▶ _What needs to be done_
Below are several entries. Transcribe exactly those lines that fall from the one with "[594,592,636,605] 1.6.11 ->" through the one with "[110,390,145,408] i.e., -> (110, 203) none", end lines included.

[[ Data extracts open ]]

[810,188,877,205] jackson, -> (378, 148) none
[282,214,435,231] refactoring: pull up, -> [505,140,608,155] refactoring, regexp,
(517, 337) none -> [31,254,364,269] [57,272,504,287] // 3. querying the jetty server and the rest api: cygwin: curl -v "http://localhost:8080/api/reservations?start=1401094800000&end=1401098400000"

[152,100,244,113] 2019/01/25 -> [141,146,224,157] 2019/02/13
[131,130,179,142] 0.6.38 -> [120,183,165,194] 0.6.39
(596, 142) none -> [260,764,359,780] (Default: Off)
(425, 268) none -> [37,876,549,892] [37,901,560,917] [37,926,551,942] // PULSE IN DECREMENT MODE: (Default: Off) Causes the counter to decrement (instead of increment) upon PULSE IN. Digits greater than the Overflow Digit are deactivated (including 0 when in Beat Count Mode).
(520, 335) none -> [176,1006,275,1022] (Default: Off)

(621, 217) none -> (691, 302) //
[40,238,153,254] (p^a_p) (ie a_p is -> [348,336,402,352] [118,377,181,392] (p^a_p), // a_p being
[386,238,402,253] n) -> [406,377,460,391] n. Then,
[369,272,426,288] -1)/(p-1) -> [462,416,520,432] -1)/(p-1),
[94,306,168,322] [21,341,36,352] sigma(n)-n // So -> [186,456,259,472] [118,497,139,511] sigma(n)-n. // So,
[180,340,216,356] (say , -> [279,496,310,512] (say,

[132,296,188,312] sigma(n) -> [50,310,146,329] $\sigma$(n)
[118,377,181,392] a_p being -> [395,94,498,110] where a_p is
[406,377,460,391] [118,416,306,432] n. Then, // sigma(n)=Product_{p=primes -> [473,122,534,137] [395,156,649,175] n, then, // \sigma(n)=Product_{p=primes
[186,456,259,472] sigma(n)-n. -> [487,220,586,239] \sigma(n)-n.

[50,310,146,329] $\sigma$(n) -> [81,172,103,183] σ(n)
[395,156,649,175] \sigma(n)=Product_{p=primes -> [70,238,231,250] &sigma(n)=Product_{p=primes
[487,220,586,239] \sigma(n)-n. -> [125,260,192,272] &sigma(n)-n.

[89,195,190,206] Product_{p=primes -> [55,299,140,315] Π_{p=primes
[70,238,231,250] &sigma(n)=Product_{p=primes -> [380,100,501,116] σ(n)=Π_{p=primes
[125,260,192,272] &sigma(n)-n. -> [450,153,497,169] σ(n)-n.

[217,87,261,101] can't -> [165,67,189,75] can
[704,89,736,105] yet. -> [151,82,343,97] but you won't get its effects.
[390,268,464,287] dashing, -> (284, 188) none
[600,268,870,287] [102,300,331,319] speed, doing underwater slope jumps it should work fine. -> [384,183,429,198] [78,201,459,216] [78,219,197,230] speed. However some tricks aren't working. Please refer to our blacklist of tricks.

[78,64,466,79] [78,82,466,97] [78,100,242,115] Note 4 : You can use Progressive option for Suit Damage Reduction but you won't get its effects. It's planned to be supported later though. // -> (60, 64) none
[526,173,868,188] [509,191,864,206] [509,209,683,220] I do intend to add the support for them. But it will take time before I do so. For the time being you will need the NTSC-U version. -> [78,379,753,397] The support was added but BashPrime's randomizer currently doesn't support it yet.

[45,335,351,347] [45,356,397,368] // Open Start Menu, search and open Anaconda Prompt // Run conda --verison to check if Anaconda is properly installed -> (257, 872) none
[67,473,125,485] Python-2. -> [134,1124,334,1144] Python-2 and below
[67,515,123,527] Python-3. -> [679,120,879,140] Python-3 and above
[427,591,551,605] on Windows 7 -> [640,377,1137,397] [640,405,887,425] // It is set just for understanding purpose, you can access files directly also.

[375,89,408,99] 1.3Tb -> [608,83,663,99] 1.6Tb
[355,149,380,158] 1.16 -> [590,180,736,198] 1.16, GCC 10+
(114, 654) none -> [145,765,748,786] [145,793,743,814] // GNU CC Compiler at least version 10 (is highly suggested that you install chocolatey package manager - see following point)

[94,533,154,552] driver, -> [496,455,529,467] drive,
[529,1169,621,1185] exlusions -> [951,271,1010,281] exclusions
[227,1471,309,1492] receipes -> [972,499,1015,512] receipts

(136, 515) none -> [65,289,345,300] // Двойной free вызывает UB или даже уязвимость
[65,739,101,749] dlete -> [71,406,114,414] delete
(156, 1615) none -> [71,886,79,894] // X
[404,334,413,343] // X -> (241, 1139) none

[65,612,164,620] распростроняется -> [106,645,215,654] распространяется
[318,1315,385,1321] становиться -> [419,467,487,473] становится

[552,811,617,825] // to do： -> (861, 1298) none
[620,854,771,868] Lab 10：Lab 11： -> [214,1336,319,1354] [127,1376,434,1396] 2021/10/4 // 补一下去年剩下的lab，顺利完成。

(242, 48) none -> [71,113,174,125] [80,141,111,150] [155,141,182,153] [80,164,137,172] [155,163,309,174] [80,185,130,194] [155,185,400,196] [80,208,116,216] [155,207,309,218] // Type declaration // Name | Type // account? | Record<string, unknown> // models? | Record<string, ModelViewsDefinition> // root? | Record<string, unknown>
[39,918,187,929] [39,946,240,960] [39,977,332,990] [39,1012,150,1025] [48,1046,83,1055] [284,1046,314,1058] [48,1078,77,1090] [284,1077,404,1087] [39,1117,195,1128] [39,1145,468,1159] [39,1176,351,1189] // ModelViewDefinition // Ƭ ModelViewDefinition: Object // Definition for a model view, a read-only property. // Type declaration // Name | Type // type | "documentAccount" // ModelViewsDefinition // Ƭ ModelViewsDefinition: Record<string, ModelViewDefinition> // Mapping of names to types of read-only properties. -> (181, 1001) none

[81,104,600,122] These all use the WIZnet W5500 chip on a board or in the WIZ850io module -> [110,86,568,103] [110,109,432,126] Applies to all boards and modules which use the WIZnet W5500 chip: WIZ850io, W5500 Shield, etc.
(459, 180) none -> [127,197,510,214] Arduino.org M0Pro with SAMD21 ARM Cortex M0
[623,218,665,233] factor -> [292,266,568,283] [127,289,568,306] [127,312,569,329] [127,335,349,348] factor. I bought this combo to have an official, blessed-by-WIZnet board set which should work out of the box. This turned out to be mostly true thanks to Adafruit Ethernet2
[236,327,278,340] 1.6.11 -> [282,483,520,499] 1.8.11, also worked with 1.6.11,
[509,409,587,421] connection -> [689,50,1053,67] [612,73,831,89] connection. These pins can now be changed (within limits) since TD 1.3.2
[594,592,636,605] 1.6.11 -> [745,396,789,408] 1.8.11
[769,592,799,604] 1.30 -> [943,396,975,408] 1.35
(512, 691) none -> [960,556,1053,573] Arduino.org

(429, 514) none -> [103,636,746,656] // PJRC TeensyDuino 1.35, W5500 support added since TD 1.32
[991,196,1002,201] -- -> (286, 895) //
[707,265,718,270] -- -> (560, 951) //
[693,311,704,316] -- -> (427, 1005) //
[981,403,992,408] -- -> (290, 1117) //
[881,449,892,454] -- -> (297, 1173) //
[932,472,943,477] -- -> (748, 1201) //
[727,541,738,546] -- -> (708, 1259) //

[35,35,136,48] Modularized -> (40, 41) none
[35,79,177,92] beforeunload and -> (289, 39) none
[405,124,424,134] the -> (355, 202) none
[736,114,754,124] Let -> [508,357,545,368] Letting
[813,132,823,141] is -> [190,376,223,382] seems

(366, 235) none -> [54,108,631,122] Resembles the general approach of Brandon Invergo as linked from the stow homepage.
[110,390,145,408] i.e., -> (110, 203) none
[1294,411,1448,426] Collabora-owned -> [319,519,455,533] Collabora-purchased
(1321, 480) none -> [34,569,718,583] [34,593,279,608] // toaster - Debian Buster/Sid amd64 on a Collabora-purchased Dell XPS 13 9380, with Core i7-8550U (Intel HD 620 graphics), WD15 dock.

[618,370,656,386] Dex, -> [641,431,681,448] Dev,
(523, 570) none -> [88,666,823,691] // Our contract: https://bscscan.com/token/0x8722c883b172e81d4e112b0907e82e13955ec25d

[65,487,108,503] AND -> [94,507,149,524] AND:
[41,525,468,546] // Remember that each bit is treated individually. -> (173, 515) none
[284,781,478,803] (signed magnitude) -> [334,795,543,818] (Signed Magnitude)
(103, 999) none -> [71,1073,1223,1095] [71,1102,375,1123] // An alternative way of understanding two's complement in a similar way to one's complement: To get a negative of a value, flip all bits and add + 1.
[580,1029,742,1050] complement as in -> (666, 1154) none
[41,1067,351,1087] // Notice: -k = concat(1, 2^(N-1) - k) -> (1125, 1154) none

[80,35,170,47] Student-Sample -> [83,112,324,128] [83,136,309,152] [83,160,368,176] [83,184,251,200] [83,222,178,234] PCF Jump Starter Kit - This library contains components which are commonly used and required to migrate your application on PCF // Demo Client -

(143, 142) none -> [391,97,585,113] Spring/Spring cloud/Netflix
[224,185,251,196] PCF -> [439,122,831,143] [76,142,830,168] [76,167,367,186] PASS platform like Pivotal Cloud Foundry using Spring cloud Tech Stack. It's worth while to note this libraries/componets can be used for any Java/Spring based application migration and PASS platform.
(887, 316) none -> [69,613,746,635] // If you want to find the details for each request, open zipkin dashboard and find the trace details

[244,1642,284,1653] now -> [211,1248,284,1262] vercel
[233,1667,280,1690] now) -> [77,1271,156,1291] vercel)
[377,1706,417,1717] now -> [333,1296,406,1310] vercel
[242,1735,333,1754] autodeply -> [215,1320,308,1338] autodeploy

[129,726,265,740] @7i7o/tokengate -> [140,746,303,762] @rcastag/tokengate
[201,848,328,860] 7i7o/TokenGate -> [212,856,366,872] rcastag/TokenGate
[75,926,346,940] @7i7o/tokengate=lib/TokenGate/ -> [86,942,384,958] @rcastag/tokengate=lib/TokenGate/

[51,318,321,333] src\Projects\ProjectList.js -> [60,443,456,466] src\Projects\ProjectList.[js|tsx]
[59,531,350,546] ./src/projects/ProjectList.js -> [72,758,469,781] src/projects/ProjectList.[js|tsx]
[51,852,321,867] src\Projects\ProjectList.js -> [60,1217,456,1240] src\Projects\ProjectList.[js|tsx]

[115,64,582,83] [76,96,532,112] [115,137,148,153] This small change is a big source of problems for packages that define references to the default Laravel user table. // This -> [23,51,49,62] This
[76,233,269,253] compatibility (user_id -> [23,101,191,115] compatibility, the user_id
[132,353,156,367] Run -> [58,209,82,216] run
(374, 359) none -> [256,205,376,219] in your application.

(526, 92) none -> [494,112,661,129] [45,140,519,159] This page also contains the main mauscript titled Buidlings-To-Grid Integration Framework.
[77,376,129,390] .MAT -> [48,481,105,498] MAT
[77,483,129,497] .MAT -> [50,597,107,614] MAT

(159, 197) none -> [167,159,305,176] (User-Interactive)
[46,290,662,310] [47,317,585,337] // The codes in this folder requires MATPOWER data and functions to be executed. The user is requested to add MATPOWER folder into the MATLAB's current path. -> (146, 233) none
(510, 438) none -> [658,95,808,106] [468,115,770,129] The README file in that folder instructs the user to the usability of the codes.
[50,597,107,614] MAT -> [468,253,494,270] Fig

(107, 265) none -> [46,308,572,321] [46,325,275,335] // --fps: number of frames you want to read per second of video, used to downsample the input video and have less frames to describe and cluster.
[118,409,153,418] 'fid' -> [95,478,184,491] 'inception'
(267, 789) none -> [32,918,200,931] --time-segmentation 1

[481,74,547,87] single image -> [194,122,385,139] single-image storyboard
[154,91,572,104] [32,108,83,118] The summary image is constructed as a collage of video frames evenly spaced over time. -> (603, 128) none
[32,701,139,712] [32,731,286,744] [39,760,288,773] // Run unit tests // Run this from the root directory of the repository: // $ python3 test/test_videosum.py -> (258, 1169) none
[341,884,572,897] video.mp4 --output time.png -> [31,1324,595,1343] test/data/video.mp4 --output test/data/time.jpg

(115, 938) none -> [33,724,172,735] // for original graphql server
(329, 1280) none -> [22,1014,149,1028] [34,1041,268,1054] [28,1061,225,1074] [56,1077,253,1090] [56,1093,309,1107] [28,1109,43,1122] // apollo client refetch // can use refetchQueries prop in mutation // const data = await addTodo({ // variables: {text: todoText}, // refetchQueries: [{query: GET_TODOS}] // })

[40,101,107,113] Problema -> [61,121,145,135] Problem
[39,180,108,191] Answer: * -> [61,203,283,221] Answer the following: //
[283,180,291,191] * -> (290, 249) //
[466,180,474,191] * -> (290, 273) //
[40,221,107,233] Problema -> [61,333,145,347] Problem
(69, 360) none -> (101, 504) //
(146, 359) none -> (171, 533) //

[[ Data extracts closed ]]

▶ _Result_
[594,592,636,605] 1.6.11 -> [745,396,789,408] 1.8.11
[769,592,799,604] 1.30 -> [943,396,975,408] 1.35
(512, 691) none -> [960,556,1053,573] Arduino.org

(429, 514) none -> [103,636,746,656] // PJRC TeensyDuino 1.35, W5500 support added since TD 1.32
[991,196,1002,201] -- -> (286, 895) //
[707,265,718,270] -- -> (560, 951) //
[693,311,704,316] -- -> (427, 1005) //
[981,403,992,408] -- -> (290, 1117) //
[881,449,892,454] -- -> (297, 1173) //
[932,472,943,477] -- -> (748, 1201) //
[727,541,738,546] -- -> (708, 1259) //

[35,35,136,48] Modularized -> (40, 41) none
[35,79,177,92] beforeunload and -> (289, 39) none
[405,124,424,134] the -> (355, 202) none
[736,114,754,124] Let -> [508,357,545,368] Letting
[813,132,823,141] is -> [190,376,223,382] seems

(366, 235) none -> [54,108,631,122] Resembles the general approach of Brandon Invergo as linked from the stow homepage.
[110,390,145,408] i.e., -> (110, 203) none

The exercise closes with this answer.